Shakespeare gardens are inspired by the creativity, reflectiveness, and thoughtfulness that people have found in Shakespeare’s works over time.  The stories in these plays (orally performed and with roots in oral tradition) at best may offer a way into reflection on conflict, passions, love, anger, confusion, justice, and relationships (among humans and beyond).

At UFV’s former campus in Chilliwack on Yale Road, an interdisciplinary team of students and faculty from Theatre, Agriculture, and Health Sciences, along with community volunteers known as the Friends of the Theatre, raised funds, designed, and created a beautiful and beloved Shakespeare garden. Along with groundskeeping staff, they also watered and cared for the garden. When UFV moved its campus to its current location at Canada Education Park, the former garden was abandoned. The university promised to move the former garden, and at the time, this was not done. Our garden revives and reimagines the former garden as an act of reconciliation for the loss of the former garden. 

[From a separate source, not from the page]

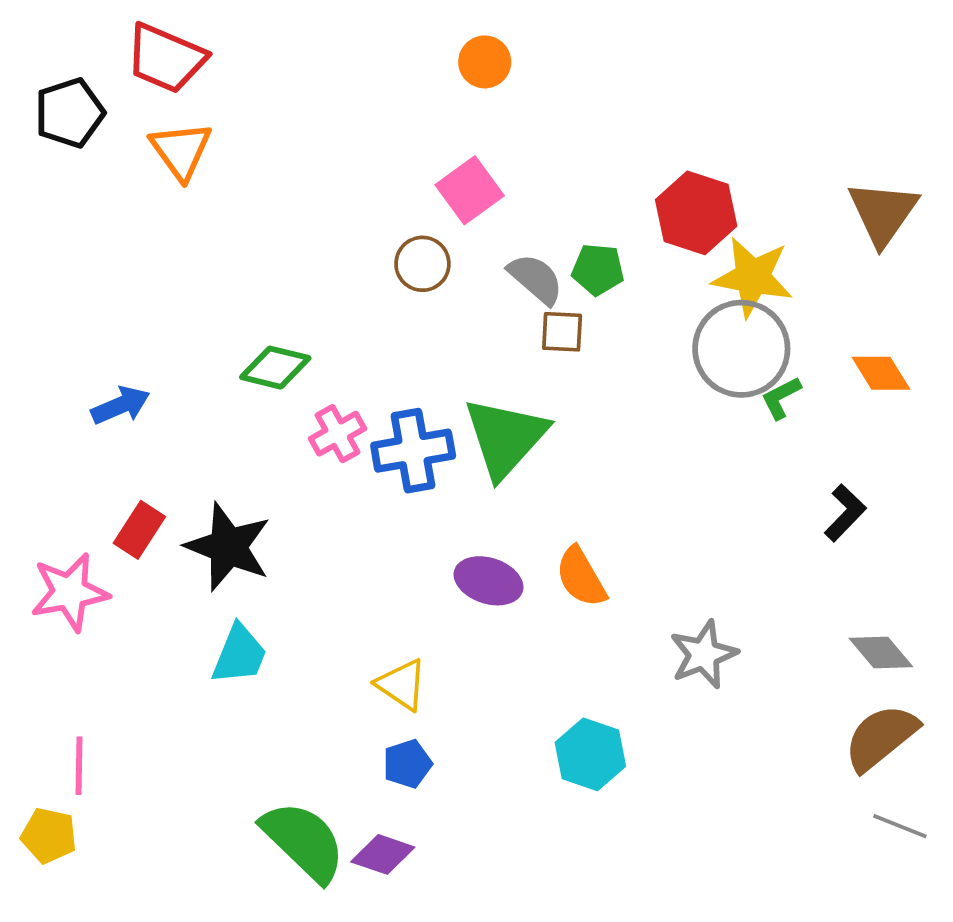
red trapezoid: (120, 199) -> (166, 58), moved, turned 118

The garden is located in Stó:lō Temexw, the territory of the Stó:lō Peoples. We are grateful to the Elders and knowledge-keepers who have preserved the land, the plants, and the stories.

Reflecting Indigenous perspectives on campus

Our new garden at CEP is the result of two interdisciplinary studies classes whose members listened to the stories of the former garden and to the experiences and knowledge of Indigenous Elders and knowledge keepers. We thought hard about what it means to have living plants originally from England rooted in Stó:lō Temexw. Elder Mary Gutierrez reminded our class that when you go to the forest and attend to the trees, you feel good.  We hope this garden also offers a good feeling to visitors. Featuring plants native to Europe, Asia, and Turtle Island, the garden also provides an opportunity to connect with Halq’emeylem language and Stó:lō perspectives on the land. It is an opportunity to see plants as relatives and teachers.  

The garden provides an opportunity to reflect on reconciliation, and it is itself a model of reconciliation. UFV’s Senior Advisor on Indigenous Affairs, Shirley Hardman, says that we make reconciliation every day. We know how to recognize that something was wrong, stop, apologize, and make amends. We know how to care for our relationships.

With this garden we’ve aimed to create a space that lifts up both European and Stó:lō storytelling.  We’ve done our best to honour Shakespeare, and honour Indigenous knowledge.  We hope the garden holds traces of all that has been shared with us.  We hope it will be a peaceful, contemplative, learning space, a space to nibble on berries, learn about and care for plants, tell stories, and start conversations. 

We are happy to be one of three campus community and teaching gardens.  Check out the Indigenous Teaching Garden, a project of UFV Indigenous, at the Abbotsford campus, and the Pollinator Garden behind Lá:lem te Baker, organized by UFV Sustainability, also at the Abbotsford campus.

Honouring the memory of children who died in the residential schools

As a living space that focuses on healing, memory, and story, the garden features many orange flowers in recognition of the bodies of children found in unmarked graves in the summer on 2021, beginning in late May on the Kamloops residential school site.  The orange flowers expand the original design of the garden to line the walkway/entrance into the CEP.   These are perennial flowers that provide an opportunity to reflect and remember.